Count the lines in the records below that contain the string "pose", treating uppercase and lowercase as different, and give only the number.

+++ SOURCE MATERIAL +++

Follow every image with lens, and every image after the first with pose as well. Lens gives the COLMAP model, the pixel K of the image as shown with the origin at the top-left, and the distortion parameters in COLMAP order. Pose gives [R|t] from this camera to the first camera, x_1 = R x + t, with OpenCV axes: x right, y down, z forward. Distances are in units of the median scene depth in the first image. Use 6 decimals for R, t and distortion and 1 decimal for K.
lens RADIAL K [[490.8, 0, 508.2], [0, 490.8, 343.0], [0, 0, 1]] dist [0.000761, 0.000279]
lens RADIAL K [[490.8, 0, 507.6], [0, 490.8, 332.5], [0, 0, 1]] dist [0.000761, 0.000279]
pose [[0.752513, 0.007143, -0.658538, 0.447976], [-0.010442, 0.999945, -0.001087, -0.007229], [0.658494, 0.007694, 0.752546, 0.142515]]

+++

» **FINAL ANSWER**
2